Huit élèves d’un pensionnat de filles du Kenya, soupçonnées "d’incendie volontaire", ont été arrêtées après l’embrasement dans la nuit de mercredi à jeudi d’un dortoir qui a tué 16 de leurs camarades, a annoncé vendredi la police.

L’établissement, d’après l’enquête préliminaire, ne respectait pas les normes de sécurité, indique un communiqué du ministre de l’Éducation kényan, Julius Migos Ogamba. "En particulier, le dortoir était surpeuplé et une porte de sortie était verrouillée, contrairement aux consignes de sécurité", a-t-il déploré.

Seize élèves ont péri et 79 ont été blessées dans l’incendie qui s’est déclaré peu après minuit jeudi dans un dortoir de l’école de filles Utumishi de Gilgil, à une centaine de kilomètres au nord de Nairobi. Sept blessées étaient toujours hospitalisées vendredi.

Selon la police, les 16 corps ont été retrouvés dans le dortoir incendié, situé à l’étage supérieur d’un bâtiment de deux niveaux et qui pouvait accueillir 270 élèves, sur 135 lits superposés. Le nombre de pensionnaires présentes dans le dortoir au moment de l’incendie n’a pas été indiqué jusqu’ici.
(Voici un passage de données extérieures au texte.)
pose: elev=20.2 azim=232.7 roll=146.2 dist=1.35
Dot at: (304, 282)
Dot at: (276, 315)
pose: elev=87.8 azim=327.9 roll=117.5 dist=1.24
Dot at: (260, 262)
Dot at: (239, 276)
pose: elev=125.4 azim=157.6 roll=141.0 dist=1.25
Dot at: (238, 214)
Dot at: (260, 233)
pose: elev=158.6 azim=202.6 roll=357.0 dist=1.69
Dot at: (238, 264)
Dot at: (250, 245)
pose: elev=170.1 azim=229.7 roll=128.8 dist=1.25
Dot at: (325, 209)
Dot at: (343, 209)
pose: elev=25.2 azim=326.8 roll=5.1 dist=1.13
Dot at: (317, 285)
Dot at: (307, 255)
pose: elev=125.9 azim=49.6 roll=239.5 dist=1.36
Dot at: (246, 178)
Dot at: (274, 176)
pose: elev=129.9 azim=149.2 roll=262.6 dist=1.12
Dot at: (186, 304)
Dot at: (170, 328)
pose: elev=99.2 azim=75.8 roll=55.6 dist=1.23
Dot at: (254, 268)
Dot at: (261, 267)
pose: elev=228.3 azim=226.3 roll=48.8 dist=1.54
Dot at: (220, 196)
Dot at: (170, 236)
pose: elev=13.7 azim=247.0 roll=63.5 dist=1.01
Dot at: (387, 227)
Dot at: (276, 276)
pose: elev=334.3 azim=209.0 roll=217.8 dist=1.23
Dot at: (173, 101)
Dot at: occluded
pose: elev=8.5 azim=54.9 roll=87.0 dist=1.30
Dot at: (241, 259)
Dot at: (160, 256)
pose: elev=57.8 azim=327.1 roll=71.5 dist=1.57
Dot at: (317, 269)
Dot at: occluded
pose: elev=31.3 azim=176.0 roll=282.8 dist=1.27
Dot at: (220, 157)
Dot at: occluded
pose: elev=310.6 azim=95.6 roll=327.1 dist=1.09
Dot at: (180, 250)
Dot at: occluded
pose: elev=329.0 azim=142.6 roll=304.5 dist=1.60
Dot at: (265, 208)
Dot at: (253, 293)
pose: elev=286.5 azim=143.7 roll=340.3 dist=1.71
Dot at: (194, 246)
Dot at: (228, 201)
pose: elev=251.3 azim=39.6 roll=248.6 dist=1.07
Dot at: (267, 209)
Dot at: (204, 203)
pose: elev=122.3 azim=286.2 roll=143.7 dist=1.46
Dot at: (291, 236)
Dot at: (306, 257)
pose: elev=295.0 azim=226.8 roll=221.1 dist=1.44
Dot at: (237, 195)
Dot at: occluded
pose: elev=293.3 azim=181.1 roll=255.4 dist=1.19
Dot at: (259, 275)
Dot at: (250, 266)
"Les enquêteurs continuent d’enregistrer des dépositions et d’analyser tous les indices disponibles pour reconstruire le déroulement des événements, établir toutes les circonstances des événements et déterminer le mobile", a indiqué la police kényane dans un communiqué vendredi matin.

"Les premiers éléments de l’enquête ont permis d’identifier huit élèves comme suspectes potentielles en lien avec la préparation et l’exécution de l’incendie volontaire présumé", lesquelles "ont été arrêtées et sont actuellement en garde à vue", ont indiqué les forces de l’ordre.

Les enquêteurs continuent de travailler à "déterminer le point de départ de l’incendie, à analyser les traces de combustion, à identifier les potentielles sources de déclenchement, la présence d’un quelconque accélérant, et évaluer les installations électriques (...) pour établir la cause et le déroulement exacts des événements", ont-elles assuré.

- Mesures disciplinaires -

Des enseignants auraient aussi été informés d’un "projet de trouble" par un groupe d’élèves de troisième, mais n’ont pas pris de mesures, a précisé le ministre Ogamba.

Selon lui, les manquements aux normes de sécurité constatés ont conduit à la dissolution du conseil d’administration de l’école et à des "mesures disciplinaires immédiates" à l’encontre de la directrice.

"Les enseignants qui n’ont pas agi malgré leur connaissance du projet de trouble feront également l’objet de poursuites disciplinaires", a-t-il ajouté.

De nombreux élèves sont en pension au Kenya, héritage des missionnaires et de la colonisation britannique.

Le pays d’Afrique de l’Est a déjà connu de très nombreux incendies meurtriers dans les dortoirs de ses établissements scolaires - plus d’une douzaine recensés depuis 2024. Le phénomène, causé tantôt par la vétusté des installations, tantôt par les élèves eux-mêmes, avait atteint des records en 2016, quand 117 incendies volontaires avaient frappé des établissements d’enseignement secondaire en à peine trois mois.